### EXTRACTED RECORDS
■ ■ ■ ■ ■
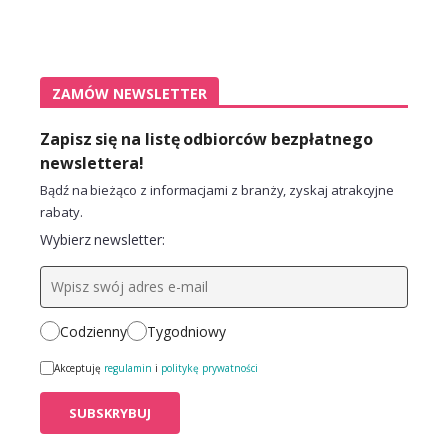
ZAMÓW NEWSLETTER
Zapisz się na listę odbiorców bezpłatnego
newslettera!
Bądź na bieżąco z informacjami z branży, zyskaj atrakcyjne
rabaty.
Wybierz newsletter:
Codzienny
Tygodniowy
Akceptuję
regulamin
i
politykę prywatności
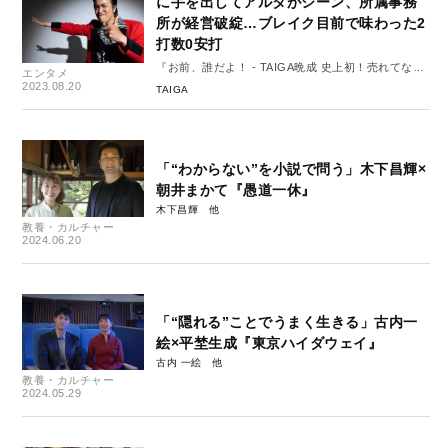
に手を出してアルタがシーン、所属事務
所が経営破綻…ブレイク目前で味わった2
打数0安打
『お前、誰だよ！ - TAIGA晩成 史上初！売れてない
エンタメ
芸人自伝』#3
2023.08.20
TAIGA
「“わからない”を小説で問う」木下昌輝×
朝井まかて『愚道一休』
木下昌輝
教養・カルチャー
2024.06.20
「“隠れる”ことでうまく生きる」古内一
絵×平埜生成『東京ハイダウェイ』
古内 一絵
教養・カルチャー
2024.05.29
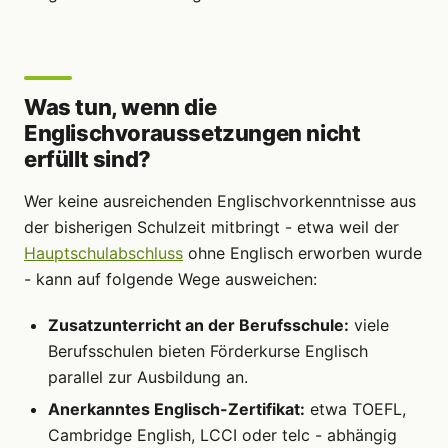
Was tun, wenn die
Englischvoraussetzungen nicht
erfüllt sind?
Wer keine ausreichenden Englischvorkenntnisse aus
der bisherigen Schulzeit mitbringt - etwa weil der
Hauptschulabschluss
ohne Englisch erworben wurde
- kann auf folgende Wege ausweichen:
Zusatzunterricht an der Berufsschule:
viele
Berufsschulen bieten Förderkurse Englisch
parallel zur Ausbildung an.
Anerkanntes Englisch-Zertifikat:
etwa TOEFL,
Cambridge English, LCCI oder telc - abhängig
■ ■ ■ ■ ■
### EXERCISE PROMPT
Copy the text from every entry above word for word, leaving out the pictures.

### SOLVED EXERCISE
ZAMÓW NEWSLETTER
Zapisz się na listę odbiorców bezpłatnego
newslettera!
Bądź na bieżąco z informacjami z branży, zyskaj atrakcyjne
rabaty.
Wybierz newsletter:
Codzienny
Tygodniowy
Akceptuję
regulamin
i
politykę prywatności
に手を出してアルタがシーン、所属事務
所が経営破綻…ブレイク目前で味わった2
打数0安打
『お前、誰だよ！ - TAIGA晩成 史上初！売れてない
エンタメ
芸人自伝』#3
2023.08.20
TAIGA
「“わからない”を小説で問う」木下昌輝×
朝井まかて『愚道一休』
木下昌輝
教養・カルチャー
2024.06.20
「“隠れる”ことでうまく生きる」古内一
絵×平埜生成『東京ハイダウェイ』
古内 一絵
教養・カルチャー
2024.05.29
Was tun, wenn die
Englischvoraussetzungen nicht
erfüllt sind?
Wer keine ausreichenden Englischvorkenntnisse aus
der bisherigen Schulzeit mitbringt - etwa weil der
Hauptschulabschluss
ohne Englisch erworben wurde
- kann auf folgende Wege ausweichen:
Zusatzunterricht an der Berufsschule:
viele
Berufsschulen bieten Förderkurse Englisch
parallel zur Ausbildung an.
Anerkanntes Englisch-Zertifikat:
etwa TOEFL,
Cambridge English, LCCI oder telc - abhängig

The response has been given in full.